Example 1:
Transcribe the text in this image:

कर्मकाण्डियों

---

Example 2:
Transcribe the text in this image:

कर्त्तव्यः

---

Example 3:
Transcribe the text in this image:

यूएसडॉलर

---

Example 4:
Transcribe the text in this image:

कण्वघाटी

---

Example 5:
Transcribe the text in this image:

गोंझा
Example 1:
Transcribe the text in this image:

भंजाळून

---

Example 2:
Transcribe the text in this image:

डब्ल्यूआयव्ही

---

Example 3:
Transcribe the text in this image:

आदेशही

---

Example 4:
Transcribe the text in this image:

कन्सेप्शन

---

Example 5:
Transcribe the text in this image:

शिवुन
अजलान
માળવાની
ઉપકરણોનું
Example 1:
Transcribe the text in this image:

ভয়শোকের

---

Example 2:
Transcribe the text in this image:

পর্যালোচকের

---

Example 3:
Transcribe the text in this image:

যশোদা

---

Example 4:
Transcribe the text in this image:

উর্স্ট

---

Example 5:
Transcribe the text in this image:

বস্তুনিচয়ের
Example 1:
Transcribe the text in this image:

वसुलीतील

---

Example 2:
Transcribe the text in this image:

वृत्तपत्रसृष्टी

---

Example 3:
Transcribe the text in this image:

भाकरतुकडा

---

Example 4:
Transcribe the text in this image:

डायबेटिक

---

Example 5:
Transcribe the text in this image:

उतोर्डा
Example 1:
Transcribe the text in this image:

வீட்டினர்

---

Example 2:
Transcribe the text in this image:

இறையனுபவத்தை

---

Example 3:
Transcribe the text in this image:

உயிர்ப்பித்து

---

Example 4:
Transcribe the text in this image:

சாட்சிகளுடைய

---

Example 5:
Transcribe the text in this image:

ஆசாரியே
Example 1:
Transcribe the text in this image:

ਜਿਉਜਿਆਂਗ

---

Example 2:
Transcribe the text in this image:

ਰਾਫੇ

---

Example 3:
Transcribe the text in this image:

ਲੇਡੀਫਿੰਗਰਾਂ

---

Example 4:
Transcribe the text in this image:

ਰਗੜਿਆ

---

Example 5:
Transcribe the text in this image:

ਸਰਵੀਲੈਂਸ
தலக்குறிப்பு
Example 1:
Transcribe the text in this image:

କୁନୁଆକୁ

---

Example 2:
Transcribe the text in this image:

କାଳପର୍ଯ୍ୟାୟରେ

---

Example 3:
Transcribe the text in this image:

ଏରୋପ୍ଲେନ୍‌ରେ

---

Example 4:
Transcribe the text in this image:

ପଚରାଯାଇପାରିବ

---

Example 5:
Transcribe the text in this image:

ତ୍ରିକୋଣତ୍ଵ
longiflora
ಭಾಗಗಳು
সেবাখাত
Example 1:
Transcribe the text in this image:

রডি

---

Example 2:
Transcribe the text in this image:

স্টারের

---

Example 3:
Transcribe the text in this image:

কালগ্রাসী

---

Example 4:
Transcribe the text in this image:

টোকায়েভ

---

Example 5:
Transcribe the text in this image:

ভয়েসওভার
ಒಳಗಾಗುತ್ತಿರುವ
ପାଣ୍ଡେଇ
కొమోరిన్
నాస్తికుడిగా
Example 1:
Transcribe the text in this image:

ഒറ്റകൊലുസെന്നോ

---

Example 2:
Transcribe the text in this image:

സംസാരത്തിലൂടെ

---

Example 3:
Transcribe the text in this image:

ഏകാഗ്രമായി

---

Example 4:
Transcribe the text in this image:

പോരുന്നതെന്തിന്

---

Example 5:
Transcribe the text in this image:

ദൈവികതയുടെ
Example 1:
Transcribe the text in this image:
-.-.-
### WHAT TO PRODUCE
Repeat the whole listing above without any change.

### RESULT
Example 1:
Transcribe the text in this image:

कर्मकाण्डियों

---

Example 2:
Transcribe the text in this image:

कर्त्तव्यः

---

Example 3:
Transcribe the text in this image:

यूएसडॉलर

---

Example 4:
Transcribe the text in this image:

कण्वघाटी

---

Example 5:
Transcribe the text in this image:

गोंझा
Example 1:
Transcribe the text in this image:

भंजाळून

---

Example 2:
Transcribe the text in this image:

डब्ल्यूआयव्ही

---

Example 3:
Transcribe the text in this image:

आदेशही

---

Example 4:
Transcribe the text in this image:

कन्सेप्शन

---

Example 5:
Transcribe the text in this image:

शिवुन
अजलान
માળવાની
ઉપકરણોનું
Example 1:
Transcribe the text in this image:

ভয়শোকের

---

Example 2:
Transcribe the text in this image:

পর্যালোচকের

---

Example 3:
Transcribe the text in this image:

যশোদা

---

Example 4:
Transcribe the text in this image:

উর্স্ট

---

Example 5:
Transcribe the text in this image:

বস্তুনিচয়ের
Example 1:
Transcribe the text in this image:

वसुलीतील

---

Example 2:
Transcribe the text in this image:

वृत्तपत्रसृष्टी

---

Example 3:
Transcribe the text in this image:

भाकरतुकडा

---

Example 4:
Transcribe the text in this image:

डायबेटिक

---

Example 5:
Transcribe the text in this image:

उतोर्डा
Example 1:
Transcribe the text in this image:

வீட்டினர்

---

Example 2:
Transcribe the text in this image:

இறையனுபவத்தை

---

Example 3:
Transcribe the text in this image:

உயிர்ப்பித்து

---

Example 4:
Transcribe the text in this image:

சாட்சிகளுடைய

---

Example 5:
Transcribe the text in this image:

ஆசாரியே
Example 1:
Transcribe the text in this image:

ਜਿਉਜਿਆਂਗ

---

Example 2:
Transcribe the text in this image:

ਰਾਫੇ

---

Example 3:
Transcribe the text in this image:

ਲੇਡੀਫਿੰਗਰਾਂ

---

Example 4:
Transcribe the text in this image:

ਰਗੜਿਆ

---

Example 5:
Transcribe the text in this image:

ਸਰਵੀਲੈਂਸ
தலக்குறிப்பு
Example 1:
Transcribe the text in this image:

କୁନୁଆକୁ

---

Example 2:
Transcribe the text in this image:

କାଳପର୍ଯ୍ୟାୟରେ

---

Example 3:
Transcribe the text in this image:

ଏରୋପ୍ଲେନ୍‌ରେ

---

Example 4:
Transcribe the text in this image:

ପଚରାଯାଇପାରିବ

---

Example 5:
Transcribe the text in this image:

ତ୍ରିକୋଣତ୍ଵ
longiflora
ಭಾಗಗಳು
সেবাখাত
Example 1:
Transcribe the text in this image:

রডি

---

Example 2:
Transcribe the text in this image:

স্টারের

---

Example 3:
Transcribe the text in this image:

কালগ্রাসী

---

Example 4:
Transcribe the text in this image:

টোকায়েভ

---

Example 5:
Transcribe the text in this image:

ভয়েসওভার
ಒಳಗಾಗುತ್ತಿರುವ
ପାଣ୍ଡେଇ
కొమోరిన్
నాస్తికుడిగా
Example 1:
Transcribe the text in this image:

ഒറ്റകൊലുസെന്നോ

---

Example 2:
Transcribe the text in this image:

സംസാരത്തിലൂടെ

---

Example 3:
Transcribe the text in this image:

ഏകാഗ്രമായി

---

Example 4:
Transcribe the text in this image:

പോരുന്നതെന്തിന്

---

Example 5:
Transcribe the text in this image:

ദൈവികതയുടെ
Example 1:
Transcribe the text in this image:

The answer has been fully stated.